======== EXERCISE MATERIAL

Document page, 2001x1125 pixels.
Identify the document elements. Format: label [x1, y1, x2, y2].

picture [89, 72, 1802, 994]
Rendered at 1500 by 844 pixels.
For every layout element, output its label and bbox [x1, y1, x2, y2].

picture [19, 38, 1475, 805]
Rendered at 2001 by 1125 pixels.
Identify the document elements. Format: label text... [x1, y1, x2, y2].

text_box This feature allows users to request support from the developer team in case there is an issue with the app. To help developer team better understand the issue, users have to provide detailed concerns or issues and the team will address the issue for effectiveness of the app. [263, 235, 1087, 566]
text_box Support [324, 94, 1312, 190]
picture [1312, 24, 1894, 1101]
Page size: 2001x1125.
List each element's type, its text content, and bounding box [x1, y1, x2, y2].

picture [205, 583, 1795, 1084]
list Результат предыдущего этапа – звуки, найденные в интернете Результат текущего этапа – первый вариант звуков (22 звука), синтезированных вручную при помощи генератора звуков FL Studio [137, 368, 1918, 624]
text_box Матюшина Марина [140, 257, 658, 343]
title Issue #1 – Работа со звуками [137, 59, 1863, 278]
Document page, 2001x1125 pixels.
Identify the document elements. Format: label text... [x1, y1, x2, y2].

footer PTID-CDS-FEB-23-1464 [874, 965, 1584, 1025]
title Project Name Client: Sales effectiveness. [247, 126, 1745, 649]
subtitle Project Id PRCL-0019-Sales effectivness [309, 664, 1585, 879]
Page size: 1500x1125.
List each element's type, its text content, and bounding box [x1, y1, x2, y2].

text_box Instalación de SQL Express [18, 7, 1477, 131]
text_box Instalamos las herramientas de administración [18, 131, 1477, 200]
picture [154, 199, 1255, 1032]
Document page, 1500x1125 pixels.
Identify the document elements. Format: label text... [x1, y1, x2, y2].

================

● WORK INSTRUCTIONS: Once you have read the data, copy all of it out exactly.

● EXPECTED OUTPUT:
Document page, 2001x1125 pixels.
Identify the document elements. Format: label [x1, y1, x2, y2].

picture [89, 72, 1802, 994]
Rendered at 1500 by 844 pixels.
For every layout element, output its label and bbox [x1, y1, x2, y2].

picture [19, 38, 1475, 805]
Rendered at 2001 by 1125 pixels.
Identify the document elements. Format: label text... [x1, y1, x2, y2].

text_box This feature allows users to request support from the developer team in case there is an issue with the app. To help developer team better understand the issue, users have to provide detailed concerns or issues and the team will address the issue for effectiveness of the app. [263, 235, 1087, 566]
text_box Support [324, 94, 1312, 190]
picture [1312, 24, 1894, 1101]
Page size: 2001x1125.
List each element's type, its text content, and bounding box [x1, y1, x2, y2].

picture [205, 583, 1795, 1084]
list Результат предыдущего этапа – звуки, найденные в интернете Результат текущего этапа – первый вариант звуков (22 звука), синтезированных вручную при помощи генератора звуков FL Studio [137, 368, 1918, 624]
text_box Матюшина Марина [140, 257, 658, 343]
title Issue #1 – Работа со звуками [137, 59, 1863, 278]
Document page, 2001x1125 pixels.
Identify the document elements. Format: label text... [x1, y1, x2, y2].

footer PTID-CDS-FEB-23-1464 [874, 965, 1584, 1025]
title Project Name Client: Sales effectiveness. [247, 126, 1745, 649]
subtitle Project Id PRCL-0019-Sales effectivness [309, 664, 1585, 879]
Page size: 1500x1125.
List each element's type, its text content, and bounding box [x1, y1, x2, y2].

text_box Instalación de SQL Express [18, 7, 1477, 131]
text_box Instalamos las herramientas de administración [18, 131, 1477, 200]
picture [154, 199, 1255, 1032]
Document page, 1500x1125 pixels.
Identify the document elements. Format: label text... [x1, y1, x2, y2].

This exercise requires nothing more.